▸ **Written problem a**
Extract the entries from the line containing "Rendered at 1500 by 844 pixels." up to and including the last line of the entries, repeating those lines exactly. Leave the pictures out of your answer.

▸ **Page**
+--

It seems like this year is ending with much abuzz in the F&B forefront. Not only was the ban on (recorded) music lifted recently (live music is still not allowed), but as of 22 November, Singapore is back to 5 pax for dining out. I nearly cried, for real. The 2-pax restriction went on for too long if you asked me. So let's cross our fingers and hope our favorite tze char stalls and bars can survive this challenging year. Yet new bars keep on bubbling up.
One such modern wine bar is Fool, and their opening could not come at a better time. Chef-owner Rishi Naleendra has created another new concept at the very same spot that marked him as the chef to watch since 2016 - Cheek By Jowl and all-grown-up Cheek Bistro. Both casual dining brands were awarded one Michelin star. Where the predecessors failed, the 36-year-old Sri Lankan-born continues to win over the media and customers alike. (Sorrel and Wattleseed had to shutter after less than lukewarm reception.) Other integral parties to this vision is group beverage manager Vinodhan Veloo (or just Vino), head sommelier Wolfhart Knipp from one-Michelin-starred Cloudstreet, head chef Marcus Tan formerly from Cheek By Jowl, and operations manager Julia Lamb. All concepts mentioned here are under Unlisted Collection.
Can you see another star rising in the clear view horizon? Situated at 21 Boon Tat Street, the community of the financial and creative sectors would want to find themselves in the state of Fool after punching out the clock. The vibe is seventies'-led - the pop art and bold colors give it away. What exactly is a seventies' vibe? To me, it was a coming of age decade that was synonymous with an explorative nature in being, exuding exuberant individualism, and loosening of self-inhibitions to just let it flow. Yeah, baby.
There are 20 things on the food menu compared to the wine list that's spilled over 70 pages in a book divided into 26 categories; Some playfully labeled as "Just Don't Call It English Sparkling Champagne", referring to the rising trend of English sparkling wines which should not be mistaken for champagne since it's not from the namesake town in France. (Note : Champagne can only be made using chardonnay, pinot noir, and pinot meunier grapes.) "Sekt-To None" is another category offering sparkling wines using German grapes. Other notables are 'Betting On Climate Change' and 'Beaujolais Not Nouveau : Gang Of Four" where the latter is really just made up of four wines and as gleaned from vinepair.com, "Dubbed the “Gang of Four,” they are generally considered the standard-bearers of cru Beaujolais production, and include Marcel Lapierre, Jean Foillard, Jean-Paul Thévenet, and Guy Breton." Only bottles are offered on this list from $98++, and a careful handful of wines poured per glass from $14++ each. I'd just grab a bottle, and let time wait. (Above pic : head sommelier, Wolfhart Knipp)

+--

[Entries from a dataset]
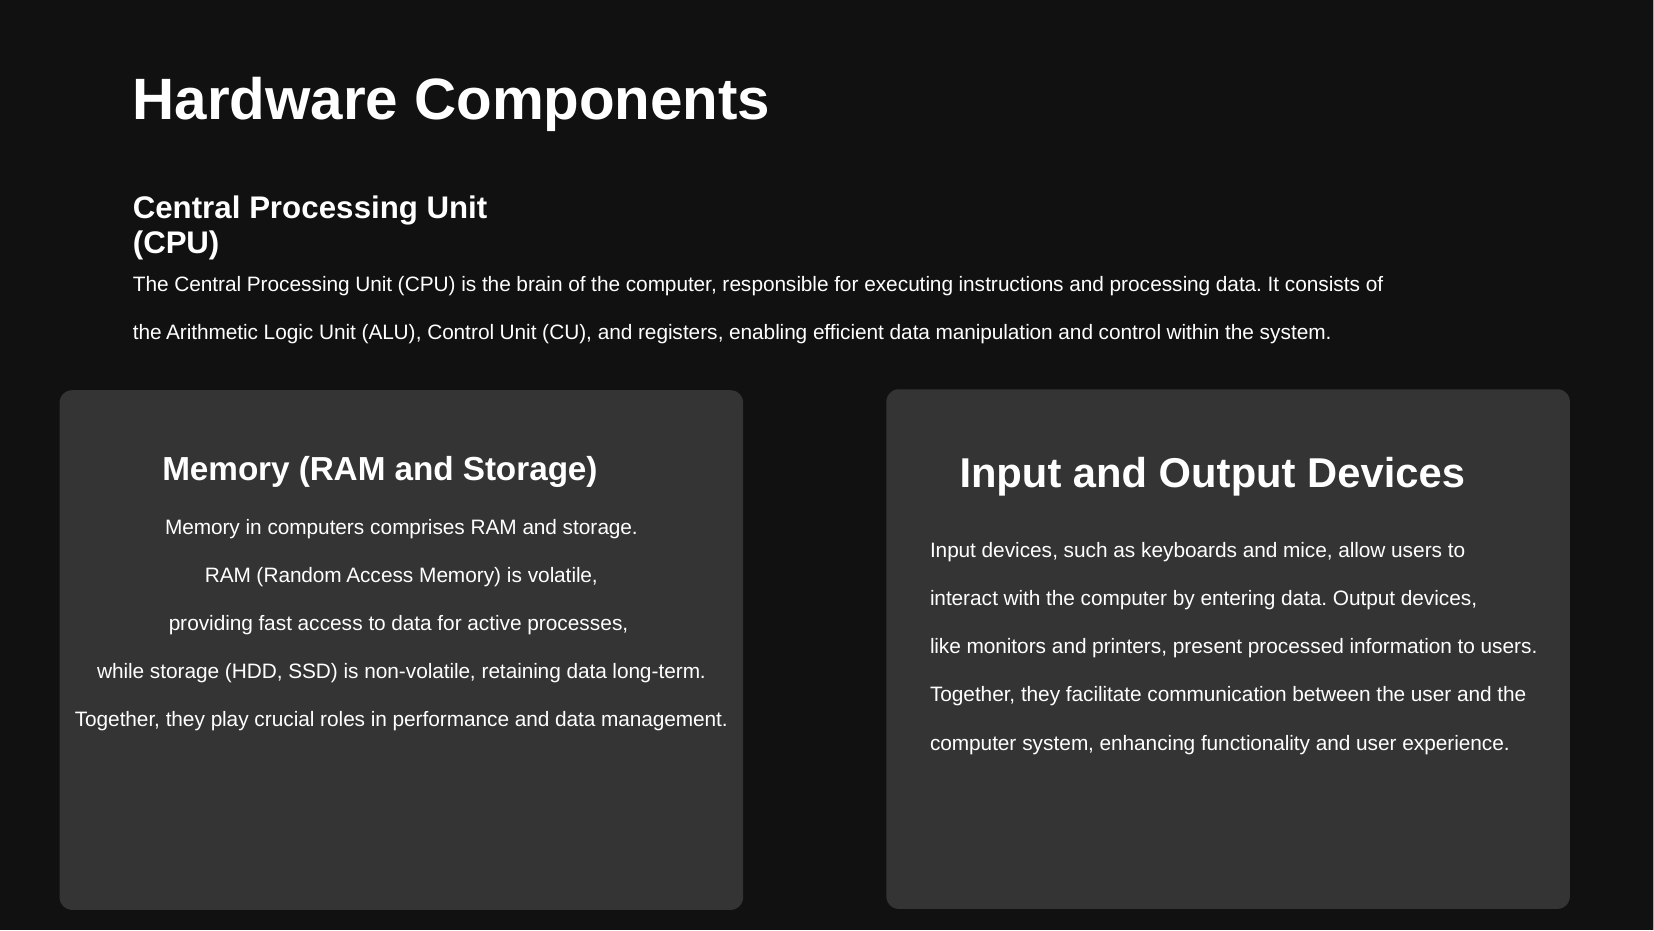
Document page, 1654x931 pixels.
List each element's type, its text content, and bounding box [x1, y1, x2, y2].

text_box The Central Processing Unit (CPU) is the brain of the computer, responsible for executing instructions and processing data. It consists of the Arithmetic Logic Unit (ALU), Control Unit (CU), and registers, enabling efficient data manipulation and control within the system. [118, 265, 1405, 509]
picture [885, 388, 1571, 910]
text_box Memory (RAM and Storage) [147, 442, 614, 544]
picture [58, 389, 744, 911]
text_box Central Processing Unit (CPU) [118, 182, 598, 265]
text_box Hardware Components [118, 58, 786, 226]
text_box Input and Output Devices [944, 442, 1481, 531]
text_box Input devices, such as keyboards and mice, allow users to interact with the computer by entering data. Output devices, like monitors and printers, present processed information to users. Together, they facilitate communication between the user and the computer system, enhancing functionality and user experience. [915, 531, 1553, 931]
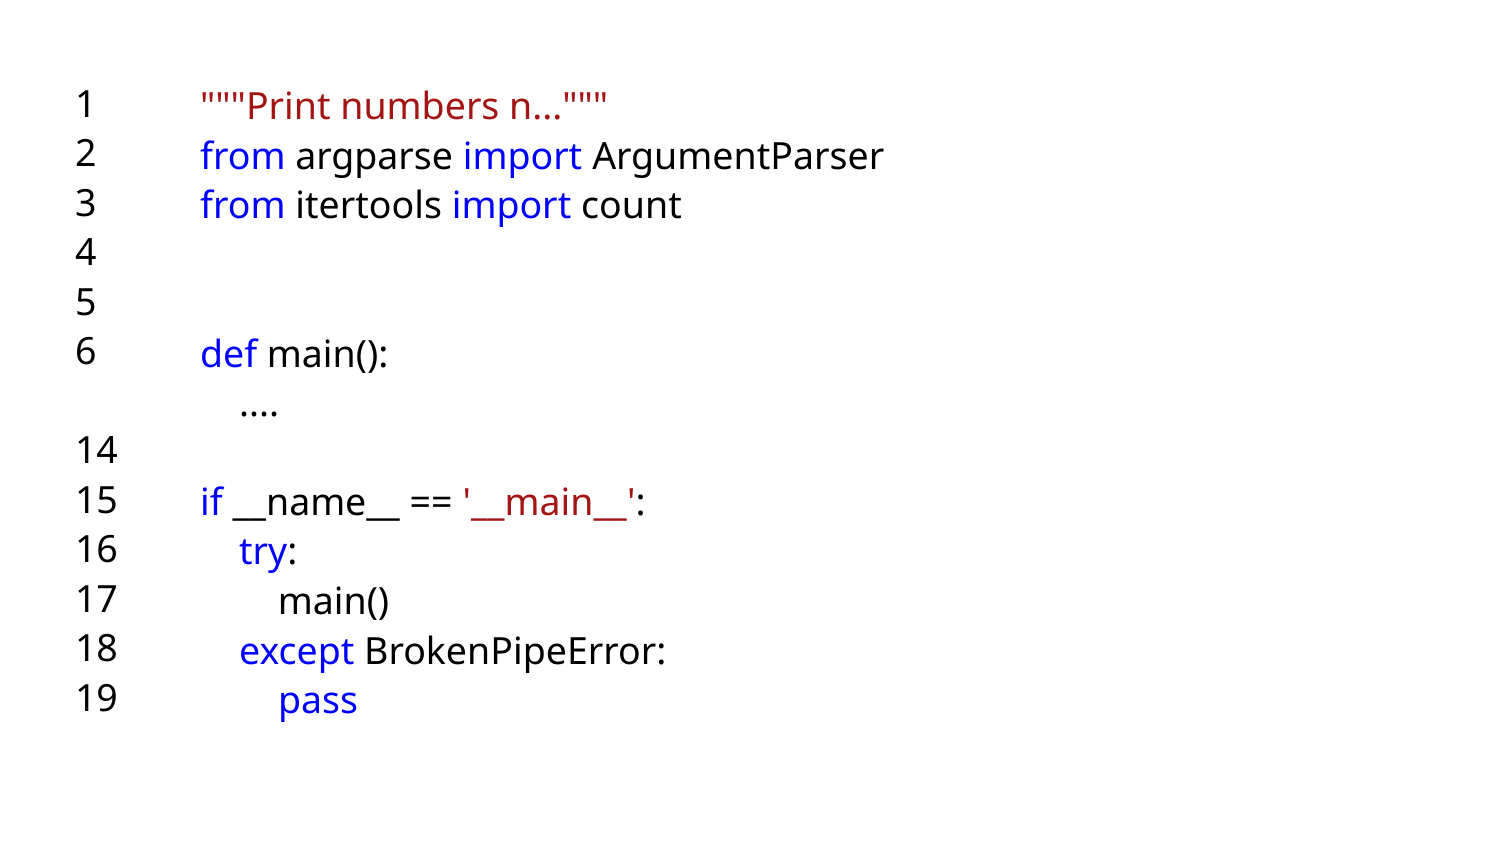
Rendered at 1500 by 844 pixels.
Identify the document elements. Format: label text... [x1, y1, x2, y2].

title """Print numbers n...""" from argparse import ArgumentParser from itertools import count def main(): .... if __name__ == '__main__': try: main() except BrokenPipeError: pass [185, 44, 1469, 799]
text_box 1 2 3 4 5 6 14 15 16 17 18 19 [60, 44, 160, 799]
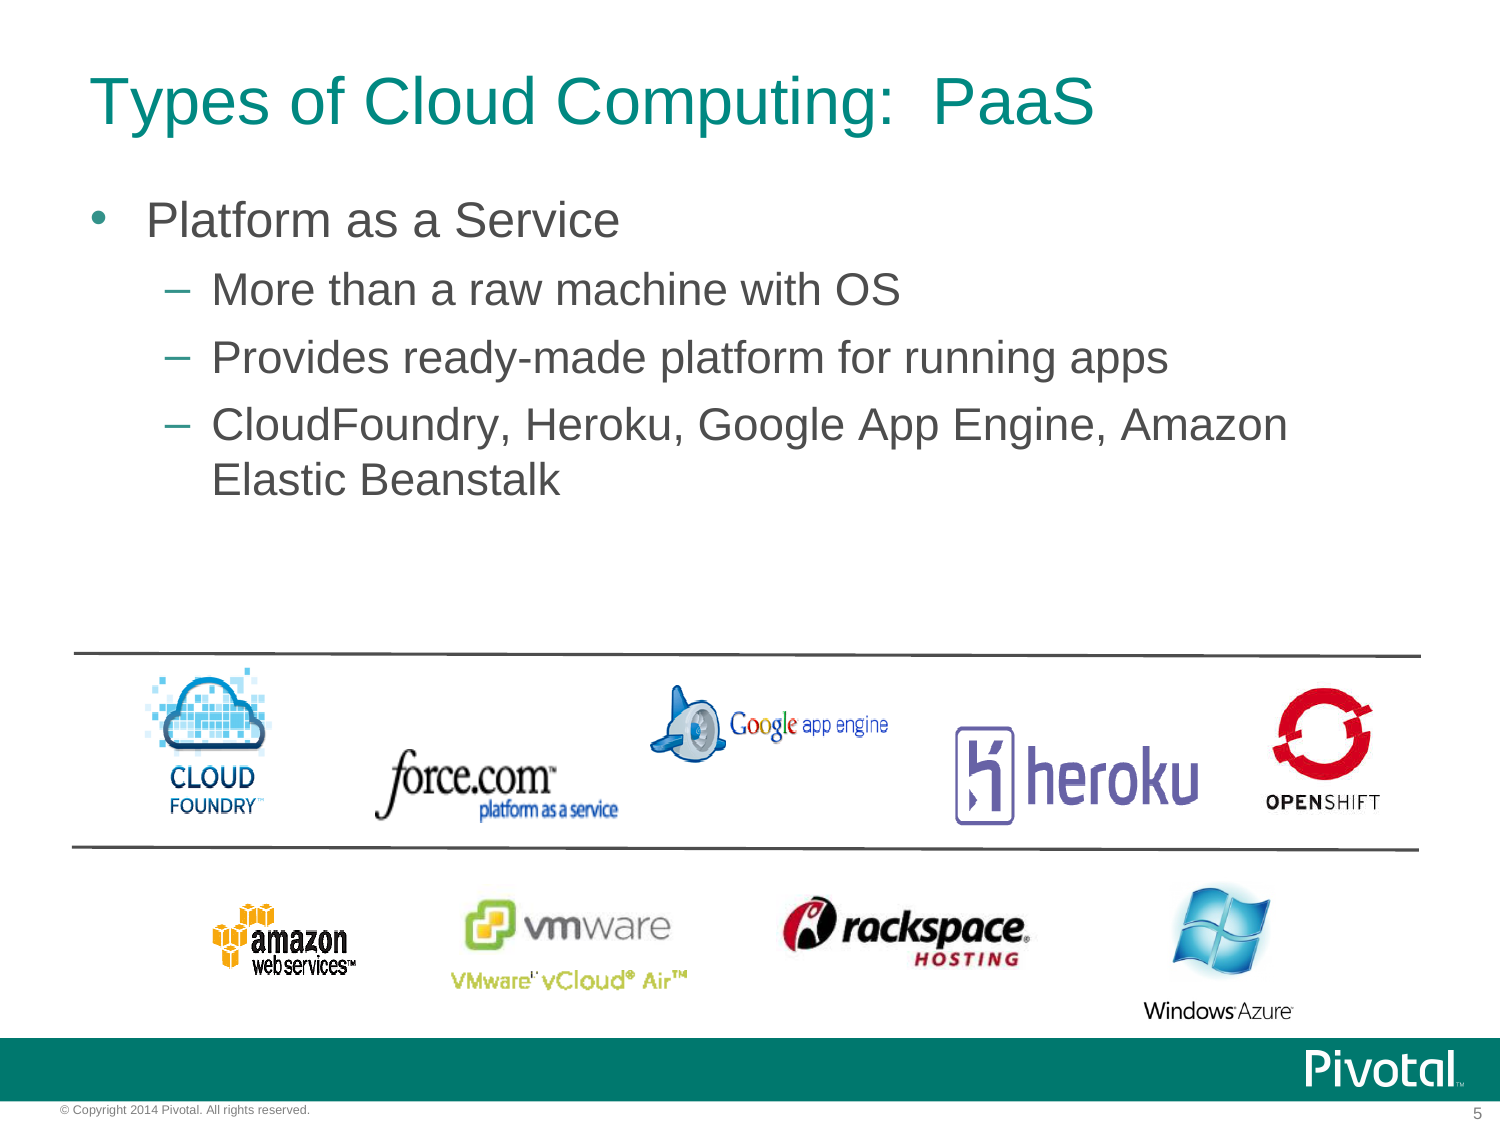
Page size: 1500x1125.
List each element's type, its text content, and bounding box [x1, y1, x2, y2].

picture [776, 884, 1038, 990]
title Types of Cloud Computing: PaaS [75, 3, 1426, 179]
picture [1127, 869, 1305, 1033]
picture [639, 665, 906, 780]
picture [459, 884, 678, 955]
picture [1246, 674, 1397, 826]
picture [375, 749, 619, 823]
picture [450, 970, 687, 993]
picture [950, 720, 1201, 832]
picture [201, 884, 360, 990]
picture [139, 656, 285, 835]
list Platform as a Service More than a raw machine with OS Provides ready-made platform for running apps CloudFoundry, Heroku, Google App Engine, Amazon Elastic Beanstalk [75, 179, 1426, 923]
picture [1306, 1050, 1464, 1087]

+--

▸ **Written problem b**
Write what comes next in the piece about the Fool wine bar, starting after its last sentence.

▸ **Reply a**
Rendered at 1500 by 844 pixels.
Identify the document elements. Format: label text... [x1, y1, x2, y2].

title """Print numbers n...""" from argparse import ArgumentParser from itertools import count def main(): .... if __name__ == '__main__': try: main() except BrokenPipeError: pass [185, 44, 1469, 799]
text_box 1 2 3 4 5 6 14 15 16 17 18 19 [60, 44, 160, 799]
Page size: 1500x1125.
List each element's type, its text content, and bounding box [x1, y1, x2, y2].

picture [776, 884, 1038, 990]
title Types of Cloud Computing: PaaS [75, 3, 1426, 179]
picture [1127, 869, 1305, 1033]
picture [639, 665, 906, 780]
picture [459, 884, 678, 955]
picture [1246, 674, 1397, 826]
picture [375, 749, 619, 823]
picture [450, 970, 687, 993]
picture [950, 720, 1201, 832]
picture [201, 884, 360, 990]
picture [139, 656, 285, 835]
list Platform as a Service More than a raw machine with OS Provides ready-made platform for running apps CloudFoundry, Heroku, Google App Engine, Amazon Elastic Beanstalk [75, 179, 1426, 923]
picture [1306, 1050, 1464, 1087]

▸ **Reply b**
Dark rye rolls glistening in vegemite caramel glaze, studded with pickled thyme, and a slab of vegemite butter ($12++) were so soft and pillowy. My husband is a huge fan of vegemite so it's no surprise he had most of this. It's a thick and dark vegetarian spread (leftover brewers' yeast) from Australia, whilst a similar one I had growing up in Singapore is Bovril that's a beef extract. My tween self used to make soup of it (pour hot water and stir) when I got hungry in the middle of the night. Oh, bread. How could anyone shun such an innocent carb? Sticky fingers guaranteed.
French brown crab on cream cheese topped with long slivers of raw onions, mandarin kosho and mandarin peel ($24++). Take a big swab of this with the crisp and fresh yellow endive leaves. I enjoyed this a lot with champagne. But then again I'm all about champagne 🥂
THIS MADE US WEAK IN THE KNEES. A dozen to go, please. From chicken liver parfait rolled in a cigar, then on waffles with date jam and pickled mustard seeds at Cheek Bistro (now closed), the smooth blend now finds itself piped into the most indulgent eclair ($16++) this side of town. Gold leaf, pickled mustard seeds and madeira jelly on the choux make this so exquisite. I want this for my birthday cake! 🎂
Can I also say you're gonna order this again and again? Charred shishito peppers ($12++) are wrinkly little things and usually mildly spicy. They're the perfect accompaniment to whatever wine you're sipping on. Lying in a shallow pool of citrus soy, these bright green peppers are covered with an umami blanket of katsuoboshi. Once bitten into, they do give a little fiery kick but after the umami sinks in. Now sip some wine, smack lips, repeat.
In the most unlikeliest of places, I find that spaetzle cacio e pepe ($$18++) peeking at me from the menu. Spaetzle is German egg pasta that's handmade into squiggly noodles. They're chewy and starchy, the beacon to empty drinking tummies. Like a mac & cheese of sorts, it's a tad less guilty version and a lot greener. My husband polished this off in seconds.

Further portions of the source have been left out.